## WORK INSTRUCTIONS
Start at the line with "# - Run the" in the records below, stop at the line with "pyautogui.press('F5')", and return every line in that span exactly, the two end lines included.

## PROVIDED MATERIAL
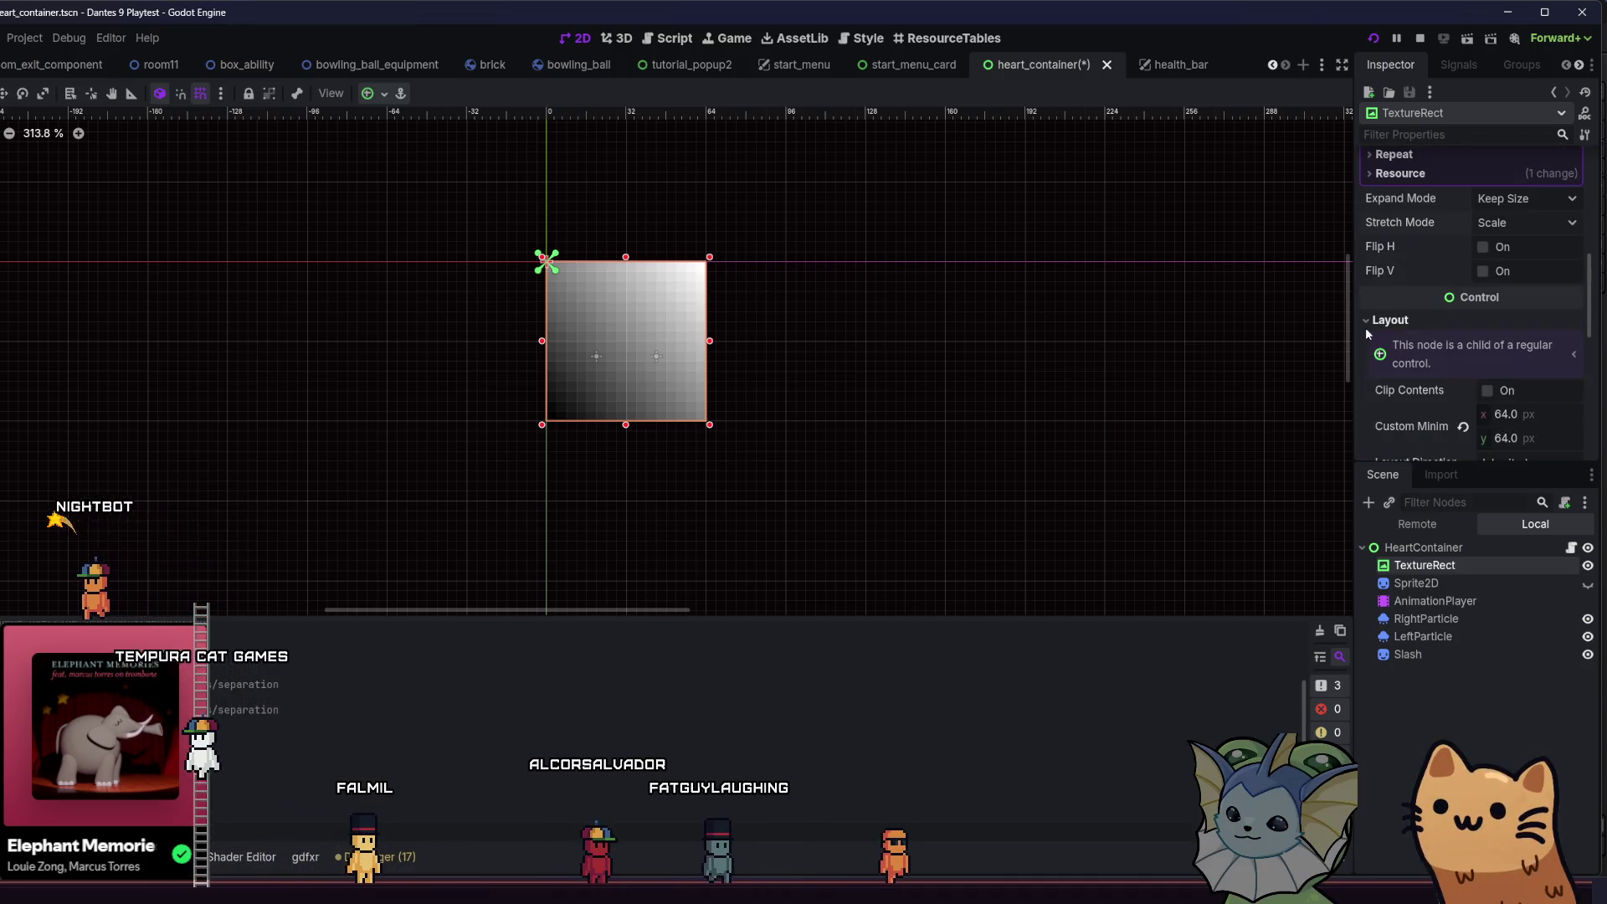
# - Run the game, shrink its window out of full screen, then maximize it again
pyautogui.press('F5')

==

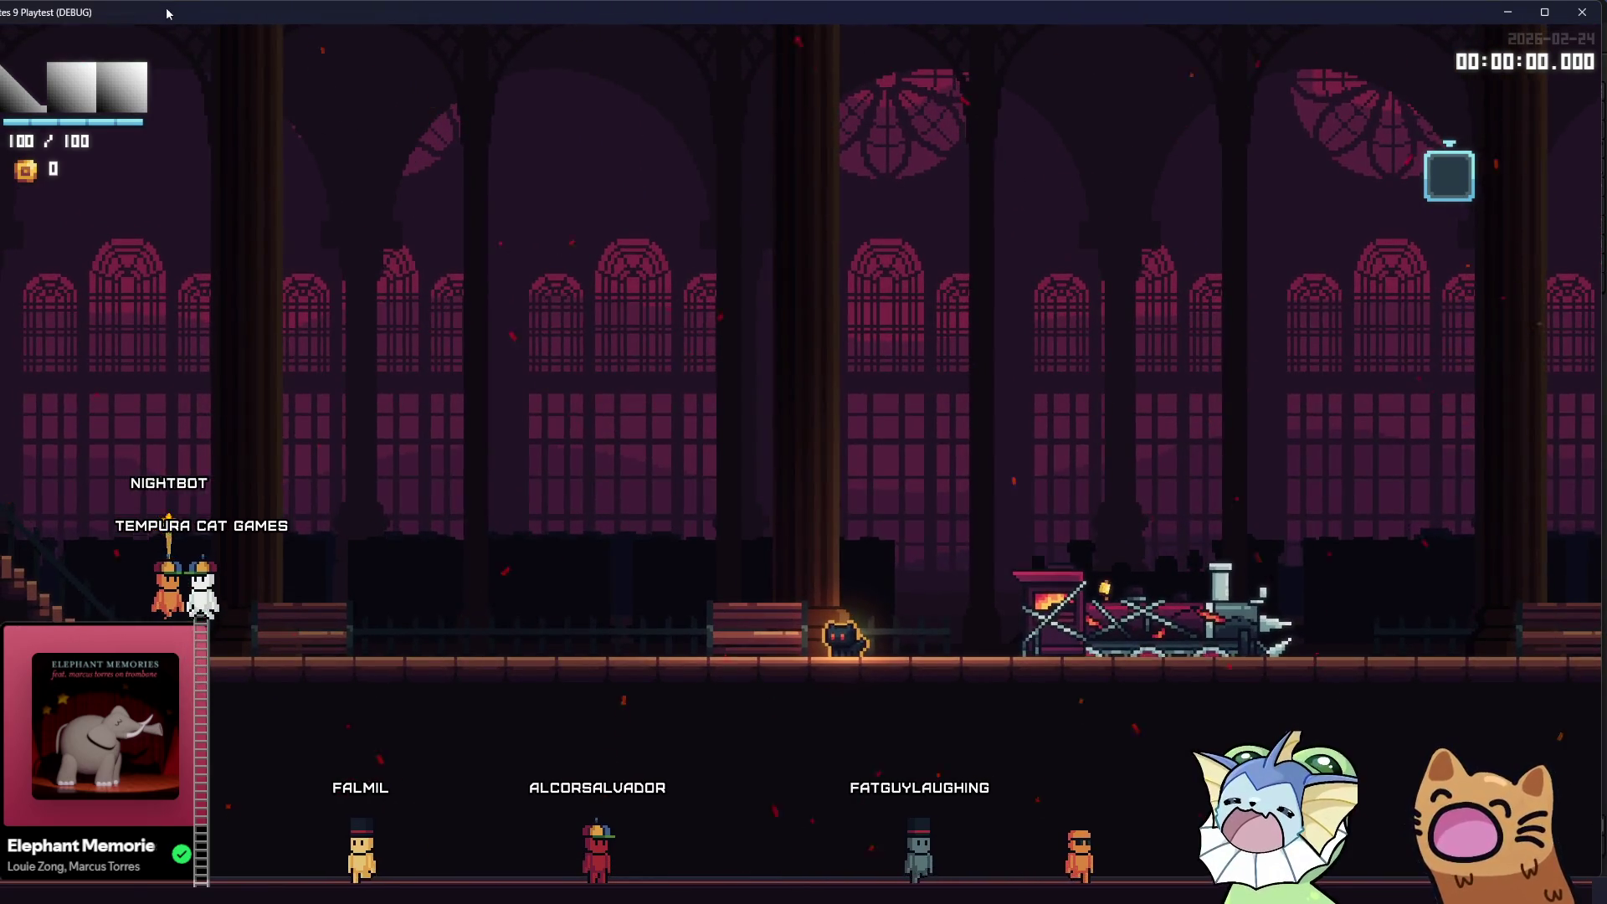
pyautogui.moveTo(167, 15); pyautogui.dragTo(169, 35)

...

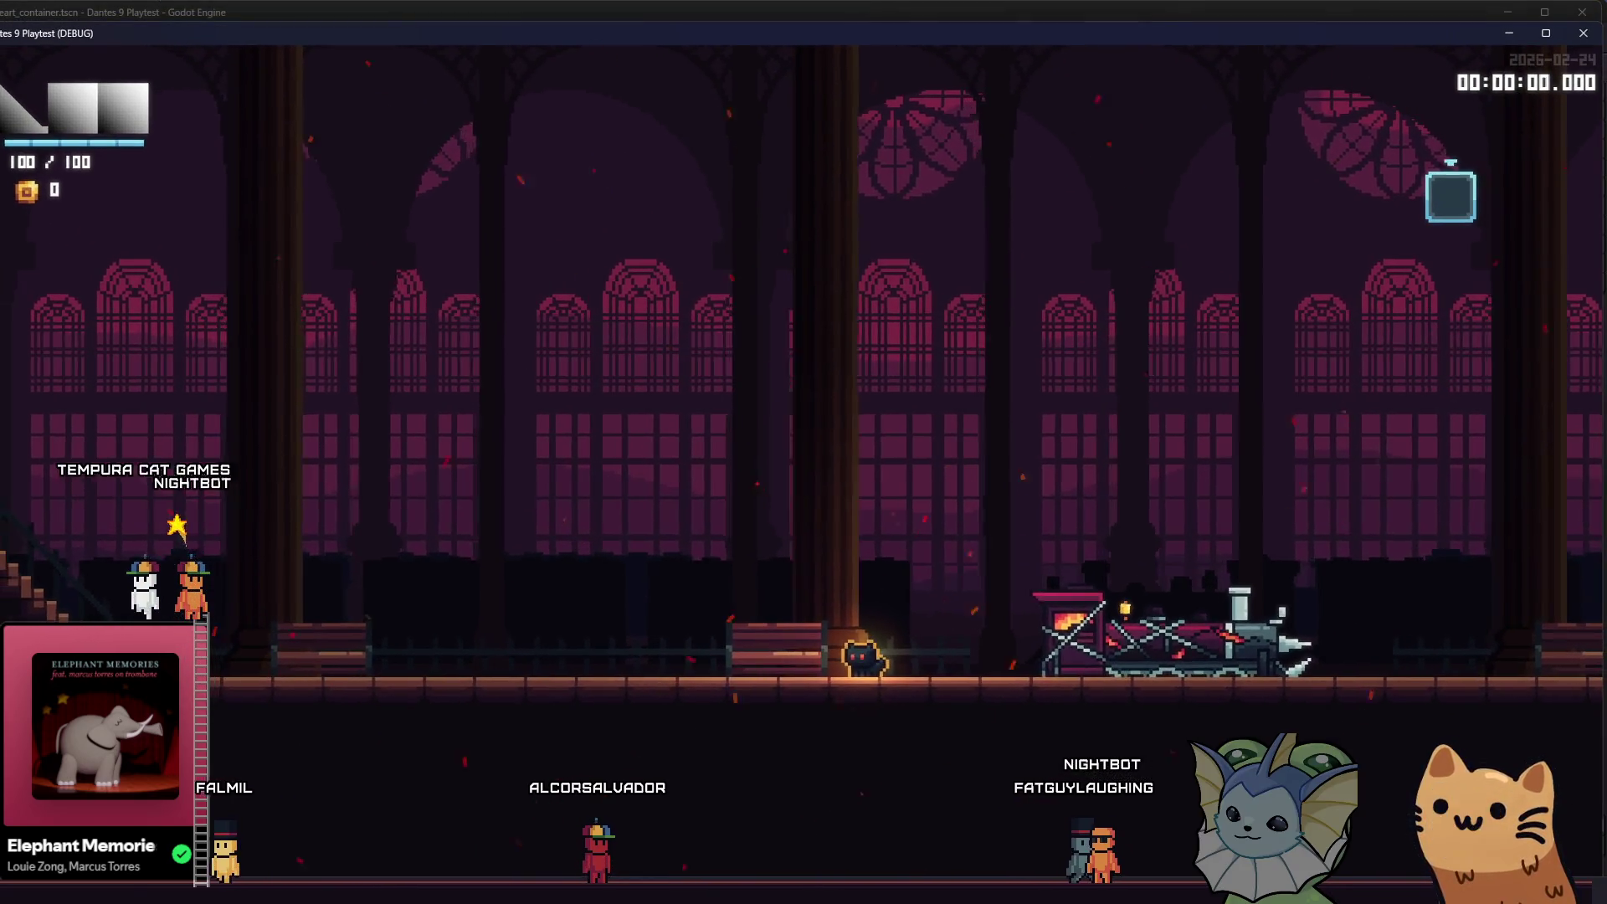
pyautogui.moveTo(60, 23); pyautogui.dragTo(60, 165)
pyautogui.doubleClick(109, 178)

## TASK OUTPUT
# - Run the game, shrink its window out of full screen, then maximize it again
pyautogui.press('F5')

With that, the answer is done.